On Monday, the Hunger Banquet was hosted with the help of Sodexo and Food Share. The biggest event of the week, the Hunger Banquet is a simulation in which the audience plays the role of different social classes while donating 20 to 25 cafeteria points to Food Share, an organization that receives food donations and distributes them to needy residents in Ventura County.
Students came into the Fireside Room at 6 p.m. and were randomly placed in different areas of the room: “Low Income,” “Middle Income” and “High Income.” Students placed in the low-income section were seated on cardboard mats on the ground and were given only small plates of rice to eat. The middle-income students, who were fewer in number than the first group, sat in chairs and ate bowls of rice and beans. Only three students were placed in the high-income section, where they ate at fancy tables and had a meal of chicken, seasoned vegetables and pink lemonade.

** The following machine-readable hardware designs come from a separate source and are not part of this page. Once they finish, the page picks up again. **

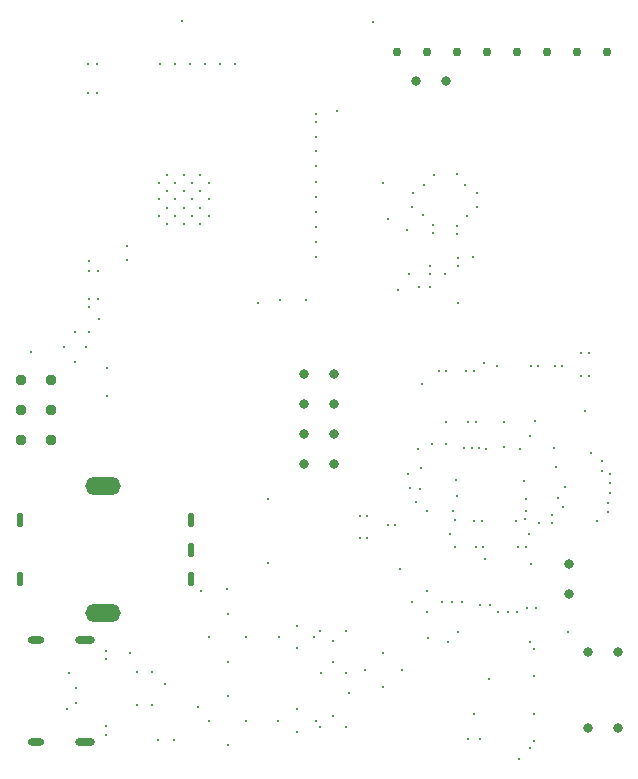
<source format=gbr>
%TF.GenerationSoftware,Altium Limited,Altium Designer,20.1.8 (145)*%
G04 Layer_Color=0*
%FSLAX45Y45*%
%MOMM*%
%TF.SameCoordinates,C5ED230C-B98B-42D8-9333-440794D2D960*%
%TF.FilePolarity,Positive*%
%TF.FileFunction,Plated,1,4,PTH,Drill*%
%TF.Part,Single*%
G01*
G75*
%TA.AperFunction,ComponentDrill*%
%ADD97O,1.70000X0.60000*%
%ADD98O,1.40000X0.60000*%
%ADD99C,0.80000*%
%ADD100C,0.80000*%
%ADD101C,0.30000*%
%ADD102C,0.95000*%
%ADD103O,3.00000X1.50000*%
%ADD104O,0.50000X1.25000*%
%ADD105C,0.76200*%
%TA.AperFunction,ViaDrill,NotFilled*%
%ADD106C,0.30000*%
D97*
X686001Y1188286D02*
D03*
Y324279D02*
D03*
D98*
X267993Y1188286D02*
D03*
Y324279D02*
D03*
D99*
X2538094Y3433784D02*
D03*
Y3179784D02*
D03*
X2794000D02*
D03*
X4945380Y436880D02*
D03*
X5199380D02*
D03*
X4945382Y1084580D02*
D03*
X5199382D02*
D03*
X4780309Y1576652D02*
D03*
Y1830652D02*
D03*
X2538094Y2925784D02*
D03*
D100*
X2794000Y3433784D02*
D03*
Y2671784D02*
D03*
Y2925784D02*
D03*
X2538094Y2671784D02*
D03*
X3746500Y5913500D02*
D03*
X3492500D02*
D03*
D101*
X1452280Y5054720D02*
D03*
X1592280D02*
D03*
Y4774720D02*
D03*
X1452280D02*
D03*
X1662280Y4704720D02*
D03*
X1522280D02*
D03*
X1382280D02*
D03*
X1732280Y5054720D02*
D03*
Y4914720D02*
D03*
Y4774720D02*
D03*
X1382280Y5124720D02*
D03*
X1662280D02*
D03*
X1522280D02*
D03*
X1312280Y5054720D02*
D03*
Y4774720D02*
D03*
Y4914720D02*
D03*
X1662280Y4984720D02*
D03*
Y4844720D02*
D03*
X1522280Y4984720D02*
D03*
Y4844720D02*
D03*
X1382280Y4984720D02*
D03*
Y4844720D02*
D03*
X1592280Y4914720D02*
D03*
X1452280D02*
D03*
D102*
X397000Y2876000D02*
D03*
Y3130000D02*
D03*
Y3384000D02*
D03*
X143000D02*
D03*
Y3130000D02*
D03*
Y2876000D02*
D03*
D103*
X838200Y1410680D02*
D03*
Y2485680D02*
D03*
D104*
X138200Y2198180D02*
D03*
Y1698180D02*
D03*
X1588200Y1948180D02*
D03*
Y2198180D02*
D03*
Y1698180D02*
D03*
D105*
X5103001Y6162500D02*
D03*
X4849001D02*
D03*
X4595001D02*
D03*
X4341001D02*
D03*
X4087001D02*
D03*
X3833001D02*
D03*
X3579001D02*
D03*
X3325001D02*
D03*
D106*
X1672384Y1600542D02*
D03*
X1889426Y1615164D02*
D03*
X1894121Y1001004D02*
D03*
X2150187Y4038600D02*
D03*
X875473Y3250046D02*
D03*
Y3484572D02*
D03*
X4107420Y853693D02*
D03*
X3537876Y3354479D02*
D03*
X4487850Y876720D02*
D03*
X4364420Y179321D02*
D03*
X4032731Y349582D02*
D03*
X3590575Y1201400D02*
D03*
X3755777Y1165873D02*
D03*
X2822500Y5665000D02*
D03*
X3741001Y3026680D02*
D03*
X3847502Y4038506D02*
D03*
X3974534Y4428893D02*
D03*
X4451160Y1163727D02*
D03*
X3368202Y933257D02*
D03*
X3832814Y2400548D02*
D03*
X3829164Y2534685D02*
D03*
X4402367Y2533937D02*
D03*
X4369294Y2798552D02*
D03*
X4653242Y2806841D02*
D03*
X4451322Y2914311D02*
D03*
X4493718Y3035630D02*
D03*
X3355652Y1785575D02*
D03*
X1040000Y4520000D02*
D03*
X2919600Y731201D02*
D03*
X720294Y4390157D02*
D03*
X4736225Y2308222D02*
D03*
X3733800Y4280000D02*
D03*
X538178Y598941D02*
D03*
X552930Y904130D02*
D03*
X1360390Y810301D02*
D03*
X2339340Y4064380D02*
D03*
X609600Y646529D02*
D03*
X3312398Y2159651D02*
D03*
X3248894Y2161057D02*
D03*
X3076243Y2237400D02*
D03*
X3012743D02*
D03*
X3076243Y2050000D02*
D03*
X3012743D02*
D03*
X3209177Y5052634D02*
D03*
X4006953Y4966894D02*
D03*
X3905983Y5037404D02*
D03*
X4009475Y4850025D02*
D03*
X3916557Y4775666D02*
D03*
X2237841Y2379538D02*
D03*
X2237740Y1838960D02*
D03*
X2788001Y537980D02*
D03*
X2675741Y446440D02*
D03*
X2899261D02*
D03*
X2787228Y994217D02*
D03*
X2681540Y906427D02*
D03*
X2895526Y907589D02*
D03*
X2680069Y1263457D02*
D03*
X2895184Y1263482D02*
D03*
X2787488Y1174789D02*
D03*
X2479121Y596500D02*
D03*
Y406000D02*
D03*
X2316621Y501200D02*
D03*
X2641181D02*
D03*
X2627903Y1209894D02*
D03*
X2331378Y1209089D02*
D03*
X2478624Y1117820D02*
D03*
X2479121Y1303400D02*
D03*
X4172640Y3506559D02*
D03*
X4889081Y3422859D02*
D03*
X4952581D02*
D03*
X4889081Y3610259D02*
D03*
X4952581D02*
D03*
X4663021Y3500499D02*
D03*
X4726521D02*
D03*
X4459821D02*
D03*
X4523321D02*
D03*
X3914339Y3458677D02*
D03*
X3977839D02*
D03*
X3746699D02*
D03*
X3683199D02*
D03*
X4922101Y3124519D02*
D03*
X3212802Y1076863D02*
D03*
X3434712Y2470424D02*
D03*
X3417571Y2586493D02*
D03*
X3583521Y1422990D02*
D03*
Y1594851D02*
D03*
X3519285Y2464060D02*
D03*
X3527811Y2637203D02*
D03*
X3621973Y2845215D02*
D03*
X3504199Y2801584D02*
D03*
X3821061Y1974260D02*
D03*
Y2202282D02*
D03*
X3746112Y2846377D02*
D03*
X3996471Y1968602D02*
D03*
X3979161Y2193700D02*
D03*
X4044401D02*
D03*
X3963071Y2811160D02*
D03*
X4024081D02*
D03*
X3995251Y3032320D02*
D03*
X3931701D02*
D03*
X4487850Y557443D02*
D03*
X3980419Y557533D02*
D03*
X4186781Y1417349D02*
D03*
X4236781Y2815080D02*
D03*
Y3032320D02*
D03*
X4347741Y1417349D02*
D03*
X4428221Y1452269D02*
D03*
X4350567Y1970975D02*
D03*
X4421781D02*
D03*
X4334241Y2193700D02*
D03*
X4408479Y2211833D02*
D03*
X4424321Y2378700D02*
D03*
X4642701Y2238940D02*
D03*
X4531781Y2173700D02*
D03*
X4642701D02*
D03*
X3840420Y1249138D02*
D03*
X5021261Y2189952D02*
D03*
X5059572Y2616331D02*
D03*
X4968401Y2763780D02*
D03*
X5129572Y2429810D02*
D03*
Y2590770D02*
D03*
X3055932Y932372D02*
D03*
X3212477Y787579D02*
D03*
X3581781Y2278700D02*
D03*
X4452020Y266921D02*
D03*
X3795341Y1507350D02*
D03*
X3712632Y1508920D02*
D03*
X3776405Y2083215D02*
D03*
X3801781Y2278700D02*
D03*
X4033440Y1477350D02*
D03*
X4421781Y2280290D02*
D03*
X4443414Y2082061D02*
D03*
X4752294Y2478700D02*
D03*
X5059572Y2696811D02*
D03*
X5129572Y2510290D02*
D03*
X4487533Y331802D02*
D03*
X3927847Y349582D02*
D03*
X4074879Y1865887D02*
D03*
X4060211Y1968602D02*
D03*
X3489292Y2353832D02*
D03*
X3899520Y2811160D02*
D03*
X4085091Y2801160D02*
D03*
X4488420Y1112082D02*
D03*
X4267261Y1417349D02*
D03*
X4508701Y1452269D02*
D03*
X4463001Y1830652D02*
D03*
X4694181Y2387761D02*
D03*
X4675541Y2648700D02*
D03*
X5114811Y2263770D02*
D03*
Y2344250D02*
D03*
X3875821Y1507350D02*
D03*
X3454410Y1508920D02*
D03*
X4113921Y1477350D02*
D03*
X4066567Y3531400D02*
D03*
X4779102Y1248140D02*
D03*
X3606821Y4348460D02*
D03*
X3429340Y4280000D02*
D03*
X3606821Y4168865D02*
D03*
Y4280000D02*
D03*
X3514420Y4168865D02*
D03*
X3412876Y4655706D02*
D03*
X3250809Y4749510D02*
D03*
X3123800Y6418864D02*
D03*
X1506880Y6428864D02*
D03*
X1319080Y6058585D02*
D03*
X1954080D02*
D03*
X1827080D02*
D03*
X1700080D02*
D03*
X1573080D02*
D03*
X1446080D02*
D03*
X230000Y3625859D02*
D03*
X710280Y6060000D02*
D03*
X790280D02*
D03*
Y5819440D02*
D03*
X710280D02*
D03*
X719820Y3792960D02*
D03*
X720440Y4069440D02*
D03*
X800440D02*
D03*
X800280Y4310000D02*
D03*
X604980Y3540000D02*
D03*
X692480Y3662520D02*
D03*
X512700D02*
D03*
X804900Y3897730D02*
D03*
X604980Y3790000D02*
D03*
X719820Y4000000D02*
D03*
X720280Y4310000D02*
D03*
X2555240Y4058920D02*
D03*
X1040000Y4400160D02*
D03*
X3339180Y4148996D02*
D03*
X2645145Y5570000D02*
D03*
Y4427340D02*
D03*
Y4554340D02*
D03*
Y4681340D02*
D03*
Y4808340D02*
D03*
X3833578Y5126073D02*
D03*
X2645145Y5633417D02*
D03*
Y5443340D02*
D03*
Y5321420D02*
D03*
X3547621Y4780980D02*
D03*
X3457268Y4851160D02*
D03*
X3462348Y4965760D02*
D03*
X3552683Y5035760D02*
D03*
X3639809Y5118460D02*
D03*
X3840480Y4348460D02*
D03*
Y4418460D02*
D03*
X3835400Y4620840D02*
D03*
Y4690840D02*
D03*
X3632189Y4631000D02*
D03*
Y4698460D02*
D03*
X2050461Y501200D02*
D03*
X1737781D02*
D03*
Y1208100D02*
D03*
X2050461D02*
D03*
X1893368Y1405990D02*
D03*
X1894121Y713420D02*
D03*
Y294060D02*
D03*
X1640840Y614296D02*
D03*
X2645145Y4935340D02*
D03*
Y5064880D02*
D03*
Y5194420D02*
D03*
X1437640Y341293D02*
D03*
X1305560D02*
D03*
X1257300Y636289D02*
D03*
X1125220D02*
D03*
Y917240D02*
D03*
X1257300D02*
D03*
X609600Y781276D02*
D03*
X1069340Y1070180D02*
D03*
X866140Y1093998D02*
D03*
Y1022878D02*
D03*
Y382900D02*
D03*
Y454020D02*
D03*
%TF.MD5,2ba09cb2a21817d36f062e03c2f04f22*%
M02*

</source>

During the meal, senior and Program Coordinator for Food Share Dana Cargioli explained that there were more than 2.5 billion people hungry in the world and that hunger affects everyone, not just the poor.
“This event is a metaphor for how food and other resources are inequitably distributed in the world,” Cargioli said. “Everyone on earth has the same basic needs; it is only our circumstances — where we live and the culture into which we are born — that differ. Some of us are born into relative prosperity and security, while millions — through no choice of our own — are born into poverty.”
Jean Benitez, the donor relations manager from Food Share, explained how 40 percent of edible food ends up in landfills and is never that consumed. She explained Food Share accepts unwanted food like surplus cauliflower and frozen meat from farms and grocery stores and distributes it to low-income children and adults.
Students then shared their feelings about the simulated dinners. Taylor Baker, a freshman and IJM member, thought that it put things in a different perspective.
“I just walked in with my friend Leilani, and I thought, let’s just get dinner,” Baker said. “She grabbed a card and she’s in low income and I was excited when I saw my high income card… I looked around and there’s no one else at the table around me, and I’m enjoying this by myself. And I look at the low income, and they have such a community. And I think this demonstrates how society works, you know people get so consumed with being at the top and being wealthy that they forget others and lose that sense of community.”
By the time the event ended at 8 p.m., several students had tears in their eyes.
Other events for the week included the Hunger and Homelessness Fair yesterday, which was held in Joslyn Plaza from 11 a.m. to 2 p.m. Students can also volunteer with Union Rescue Mission on Friday and Food Share on Saturday.
To participate for the Friday and Saturday volunteering events, RSVP online at www.pepperdine.edu/volunteercenter.